_Written instruction 1_:
Below the Python tips page come some rows. Copy the rows from the one containing "class: Magnoliopsida" through the one containing "locality: 3 1/2", word for word.

# Python tips and tricks
MCL Tutorial / Spring 2016 / David Dumas <david@dumas.io>

## Inspired by / see also

* R. Hettinger's PyCon 2013 presentation "Transforming code into Beautiful, Idiomatic Python"

  * [slides](https://speakerdeck.com/pyconslides/transforming-code-into-beautiful-idiomatic-python-by-raymond-hettinger-1)
  * [video](http://www.youtube.com/watch?v=OSGv2VnC0go)
  * [notes & code as github repo, by Jeff Paine](https://gist.github.com/JeffPaine/6213790)
* D. Beazley and B. Jones, _Python Cookbook_, 3ed.  O'Reilly, 2013.
  * [O'Reilly page](http://shop.oreilly.com/product/0636920027072.do)
  * [Amazon](http://www.amazon.com/Python-Cookbook-Third-David-Beazley/dp/1449340377)
  
## Warning

This presentation is about Python 3.  Most of the tips apply to Python 2, sometimes requiring minor changes to syntax or names.

However, let's be clear:  Python 3 is the present and the future.  Python 2 is the past.  Use Python 3.

*Python 2 is the Windows XP of the Python world.*

---
## Python delivered, free

* [Sage Math Cloud](cloud.sagemath.com)
* [PythonAnywhere](https://www.pythonanywhere.com/)

## Takeout

* [Anaconda](https://www.continuum.io/downloads) -- Python + many common scientific libraries, packaged for easy installation on Windows, Mac, Linux.  Easiest way for most users to go to from "zero to python" in a few minutes.
* [Official installers](https://www.python.org/downloads/) from `python.org`

---
# Use the iterator protocol

If `range()` and `len()` appear regularly in your code, there is probably a better way!

In [None]:
L = ['lion','zebra','bear','asp']

# Don't do this
for i in range(len(L)):
    print(L[i])

In [None]:
# Instead, do this
for x in L:
    print(x)

In [None]:
# Better yet
zoo = ['lion','zebra','bear','asp']
for animal in zoo:
    print(animal)

_Written instruction 2_:
Continue the Python tips page from where it ends.

_Information supplied_:
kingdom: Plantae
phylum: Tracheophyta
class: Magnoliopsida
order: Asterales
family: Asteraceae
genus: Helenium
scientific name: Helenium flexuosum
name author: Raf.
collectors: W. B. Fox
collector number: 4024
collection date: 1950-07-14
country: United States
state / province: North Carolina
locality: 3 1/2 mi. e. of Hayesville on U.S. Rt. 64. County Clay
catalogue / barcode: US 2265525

* * *

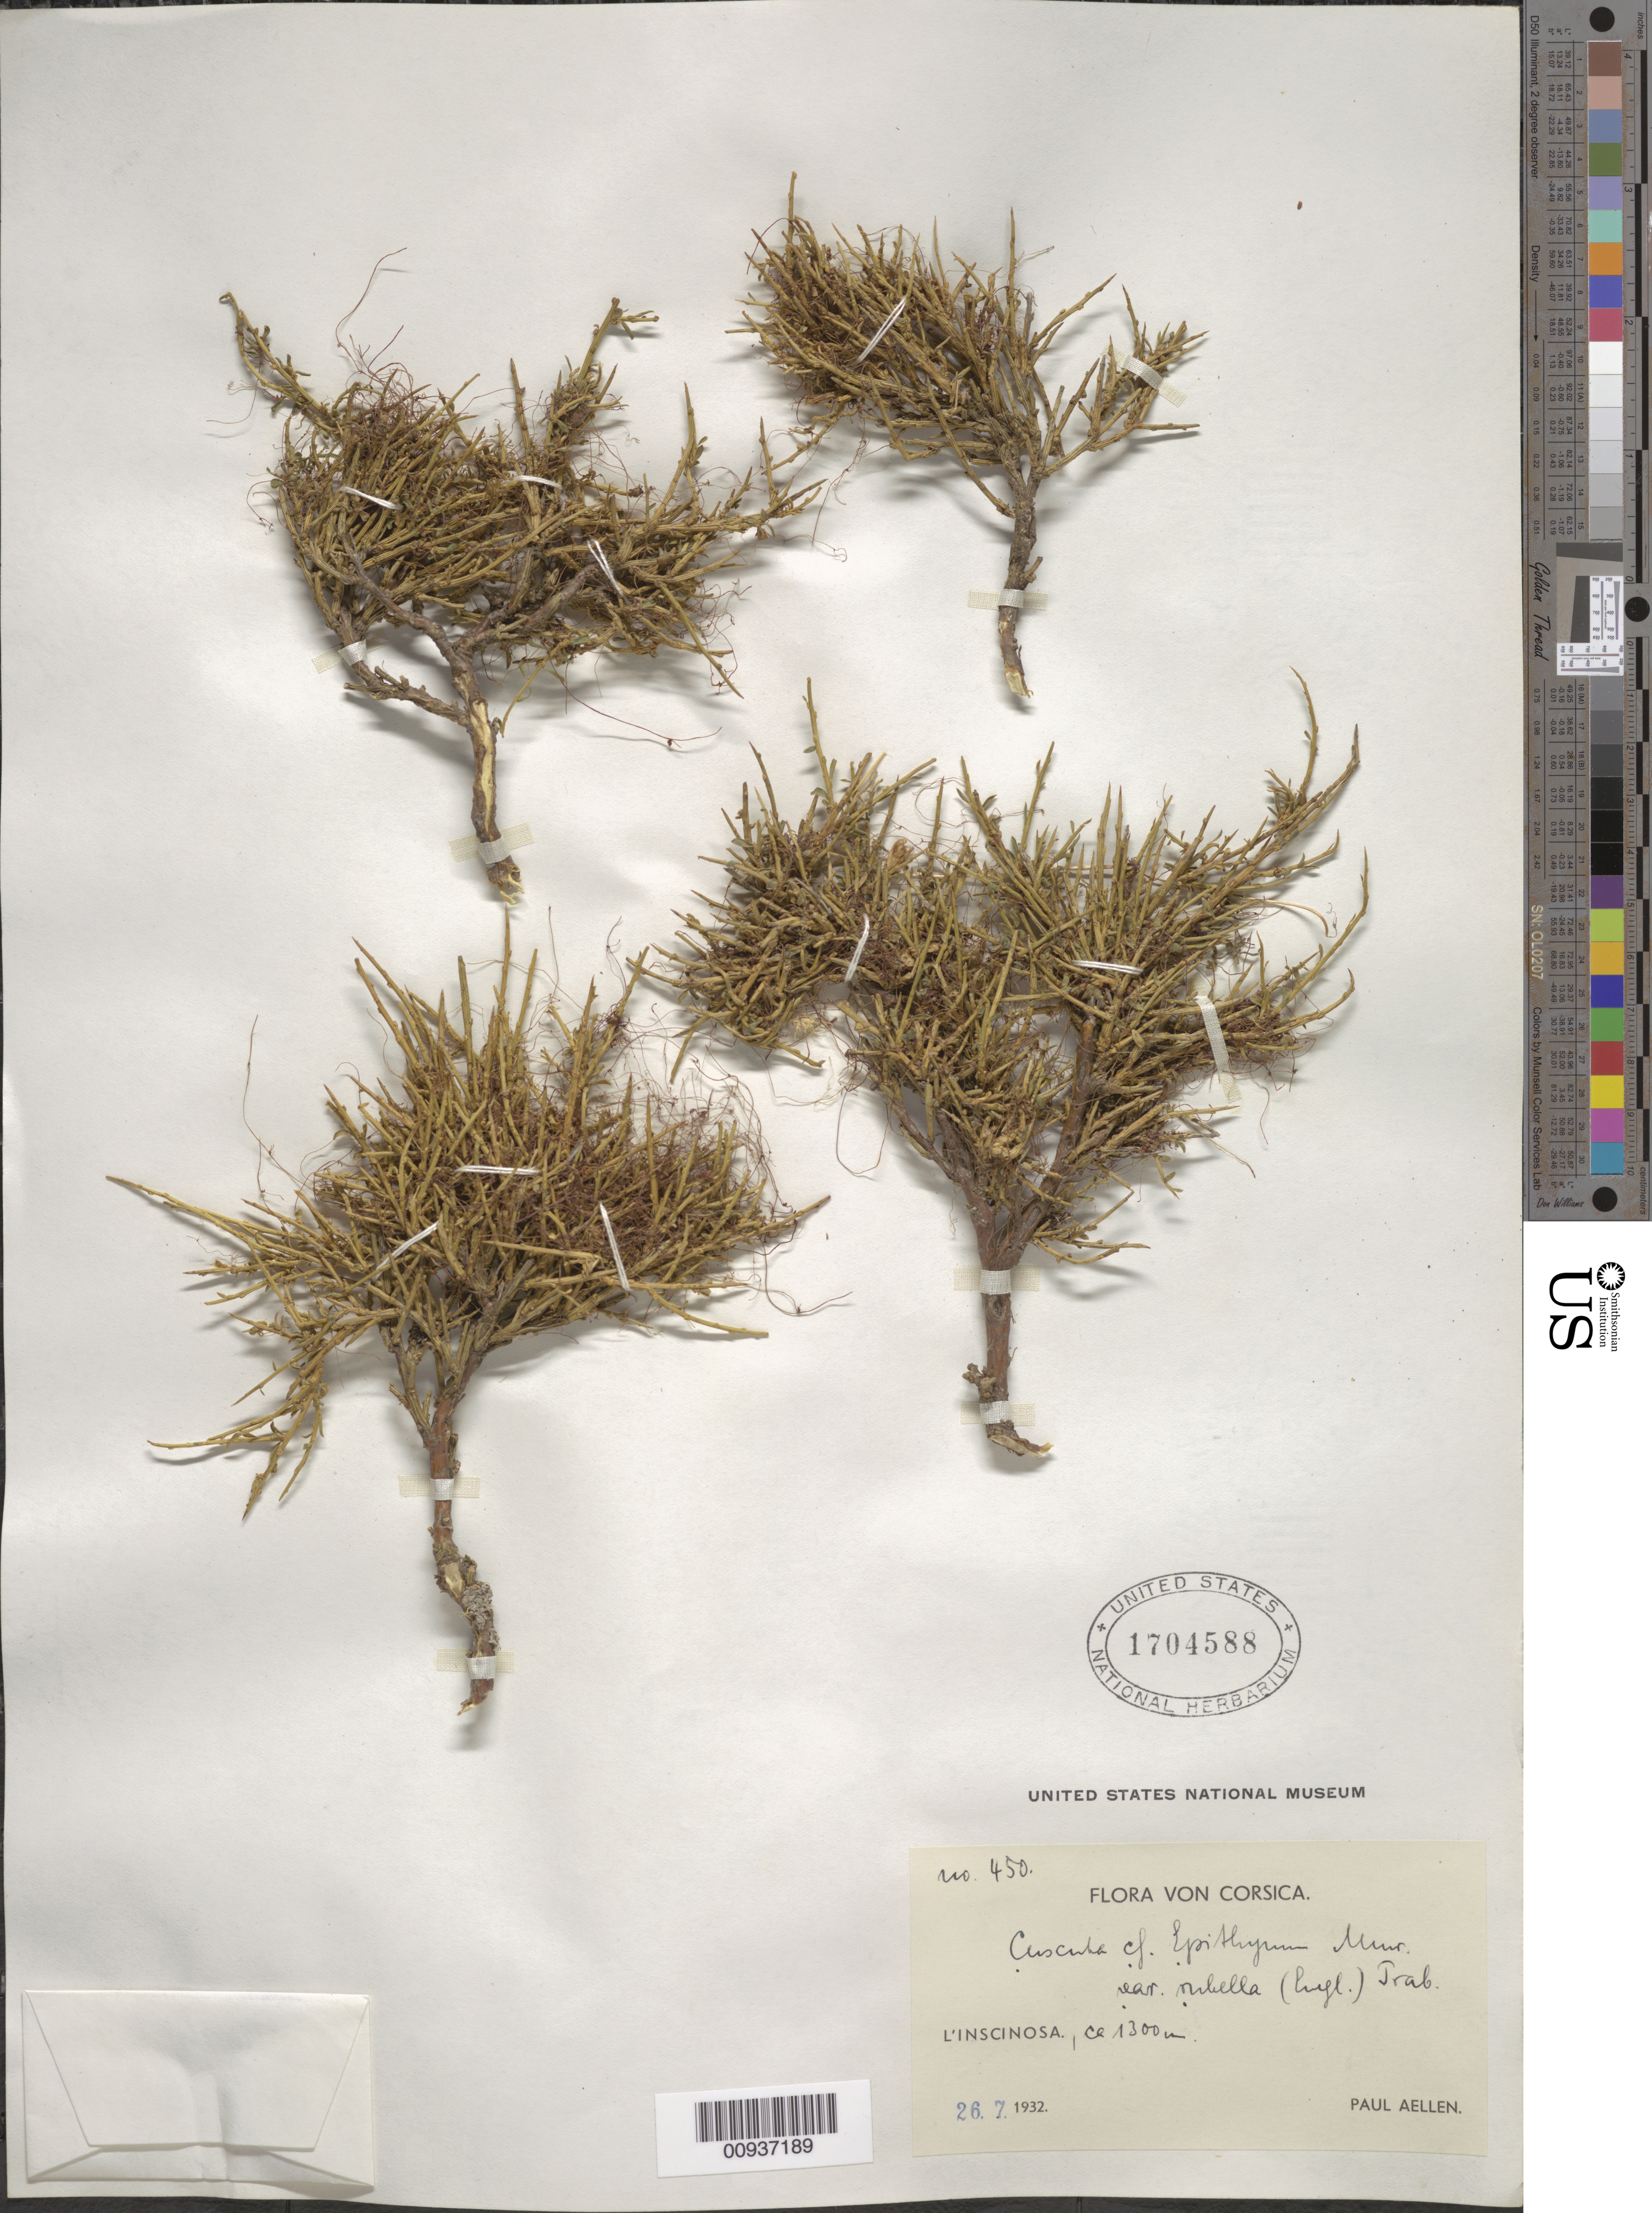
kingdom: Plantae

_Written response 1_:
class: Magnoliopsida
order: Asterales
family: Asteraceae
genus: Helenium
scientific name: Helenium flexuosum
name author: Raf.
collectors: W. B. Fox
collector number: 4024
collection date: 1950-07-14
country: United States
state / province: North Carolina
locality: 3 1/2 mi. e. of Hayesville on U.S. Rt. 64. County Clay

_Written response 2_:
Advantage: **for object in collection** is flexible, expresses intent, avoids need for index variable

In [None]:
# works for unordered collections, too
teams = { 'White Sox', 'Cubs' ,'Yankees','Red Sox'} # this is a set
for t in teams:
    print(t)

---
# Aside: `set`, an unordered collection of distinct elements

In [None]:
L = [1,2,3,3,3]
set(L)  # set constructed from a list

In [None]:
type({})    # empty dict

In [None]:
type(set())  # empty set

In [None]:
A = {1,2,3,3,999}
B = {4,5,6,6,999}
A | B  # union

In [None]:
A & B  # intersection

In [None]:
A - B  # difference

These overloaded operators (|, &, -) are shorthand for calling methods of the set object.  However, calling the methods directly has an advantage: They can take the union, difference, etc. with *any iterable*.

In [None]:
#  A | [7,8,9]   # -> TypeError
#  A & [7,8,9]   # -> TypeError
#  A - [7,8,9]   # -> TypeError
A.union( [7,8,9] )
A.intersection( [7,8,9] )
A.difference( [7,8,9] )

There are also methods to modify (mutate) the set object itself, e.g. union becomes "update".

In [None]:
S = {'alpha', 'gamma'}
S.update( {'beta'} )    # equivalent to S = S | {'beta'}
S

---
# Back to iteration.

# If you really need the index: `enumerate`

In [None]:
L = ['lion','zebra','bear','asp']

# Ask for it
for i,x in enumerate(L):
    print('Animal with index {} is: {}'.format(i,x))

---
# Iterating over sorted collection:  `sorted`

In [None]:
L = ['lion','zebra','bear','asp']

for x in sorted(L):
    print(x)

---
# Custom sort: `key`

`key` is an optional keyword parameter of sorted, is applied to each element of L before comparisons

In [None]:
L = ['lion','zebra','bear','asp']

print('Animals by length of name:')
for x in sorted(L,key=len):
    print(x)

    
print('\nAnimals by number of "e"s:')
num_e = lambda s:s.count('e')
for x in sorted(L,key=num_e):
    print(x)

## Also operating on iterables (lists, sets, etc):

* `all` : cast to boolean and take logical and
* `any` : cast to boolean and take logical or
* `min`, `max` : These accept `key`, like `sorted`
* `sum`

---
# Iterating over dictionaries

In [None]:
d = {'a': 1, 'b': 2, 'c': 8675309}

for k in d:    # iterates over KEYS
    print(k)

In [None]:
d = {'a': 1, 'b': 2, 'c': 8675309}

for k in d:
    print(d[k])

If you really want keys and values together: `items()`

In [None]:
d = {'a': 1, 'b': 2, 'c': 8675309}

for k,v in d.items():
    print(k,'->',v)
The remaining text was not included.